What is the exact value of √75/21? @jim_thompson5910 Can you help me out again please? lol.

Answer 1

did you mean "exact value"?

Answer 2

Yeah lol sorry, just finished a Geometry exam xD

Answer 3

Can you factor 75 at all (where one factor is a perfect square)?

Answer 4

Well 75 isn't a perfect square.

Answer 5

that's true, but can you factor 75 into something like k*m where either k or m are perfect squares?

Answer 6

23*3

Answer 7

you mean 25*3?

Answer 8

yeah. man I can't type today lol but yes that's what I meant.

Answer 9

so this means...


sqrt(75) = sqrt(25*3)


sqrt(75) = sqrt(25)*sqrt(3)


sqrt(75) = 5*sqrt(3)

Answer 10

So \[\Large \frac{\sqrt{75}}{21} = \frac{5\sqrt{3}}{21}\]

Answer 11

okay, so now what happens with the 21?

Answer 12

wait a second, is the 21 in the square root as well?

Answer 13

yes it is

Answer 14

alright, that completely changes things

Answer 15

thanks

Answer 16

Sorry I should have made that a bit clearer in the beginning.

Answer 17

that's fine

Answer 18

\[\Large \sqrt{\frac{75}{21}}\]


\[\Large \sqrt{\frac{25*3}{7*3}}\]


\[\Large \sqrt{\frac{25}{7}}\]


\[\Large \frac{\sqrt{25}}{\sqrt{7}}\]


\[\Large \frac{5}{\sqrt{7}}\]


\[\Large \frac{5*\sqrt{7}}{\sqrt{7}*\sqrt{7}}\]
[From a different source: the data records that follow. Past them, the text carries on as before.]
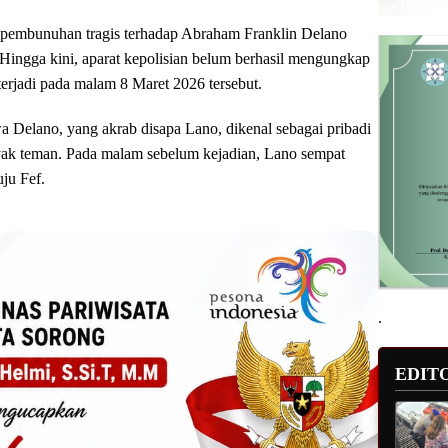
pembunuhan tragis terhadap Abraham Franklin Delano
Hingga kini, aparat kepolisian belum berhasil mengungkap
terjadi pada malam 8 Maret 2026 tersebut.
Delano, yang akrab disapa Lano, dikenal sebagai pribadi
yak teman. Pada malam sebelum kejadian, Lano sempat
ju Fef.
.
EDIT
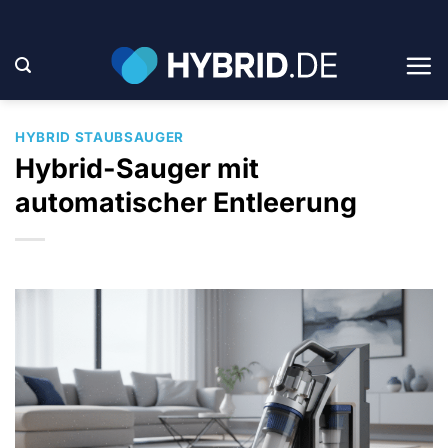
Zum
Inhalt
springen
HYBRID STAUBSAUGER
Hybrid-Sauger mit
automatischer Entleerung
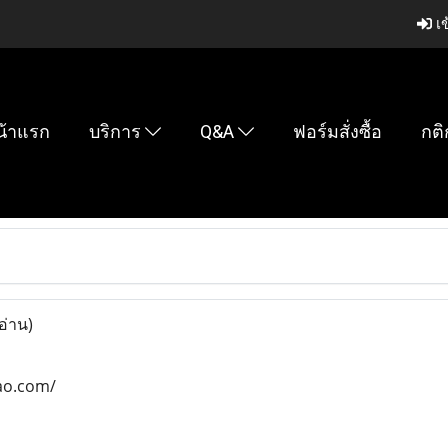
เข
น้าแรก
บริการ
Q&A
ฟอร์มสั่งซื้อ
กติ
อ่าน)
bao.com/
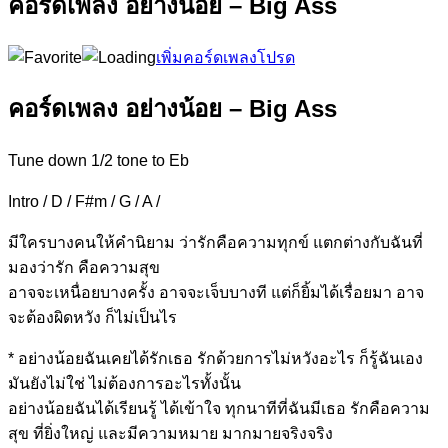
คอร์ดเพลง อย่างน้อย – Big Ass
เพิ่มคอร์ดเพลงโปรด
คอร์ดเพลง อย่างน้อย – Big Ass
Tune down 1/2 tone to Eb
Intro / D / F#m / G / A /
มีใครบางคน
ให้คำนิย
าม ว่ารั
กคือความทุกข์
แตกต่างกับฉัน
ที่
มองว่ารั
ก คือ
ความสุข
อาจจะเหนื่อยบางครั้ง
อาจจะเจ็บบางที
แต่ก็ยิ้มได้เรื่อยมา
อาจ
จะต้องผิดหวั
ง ก็ไม่เป็นไร
* อย่างน้
อยฉันเคยได้รั
กเธอ
รักด้วยการไม่ห
วังอะไร
ก็รู้ฉันเอง
มัน
ยัง
ไม่ใช่
ไม่ต้องการอะ
ไรทั้งนั้น
อย่าง
น้อยฉันได้เรียน
รู้ ได้เข้าใ
จ ทุกนาทีที่ฉัน
มีเธอ
รักคือความ
สุข
ที่
ยิ่ง
ใหญ่ และ
มีค
วามหม
าย มากม
ายจริงจริง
\[\Large \frac{5*\sqrt{7}}{\sqrt{7*7}}\]


\[\Large \frac{5*\sqrt{7}}{\sqrt{49}}\]


\[\Large \frac{5\sqrt{7}}{7}\]


So \[\Large \sqrt{\frac{75}{21}} = \frac{5\sqrt{7}}{7}\]

Answer 19

Oh okay. So where did you get the 7 * 3 from?

Answer 20

21 = 7*3

Answer 21

I factored each with a factor of 3 so the 3's will cancel

Answer 22

ahhh okay that makes sense. Thank you again!!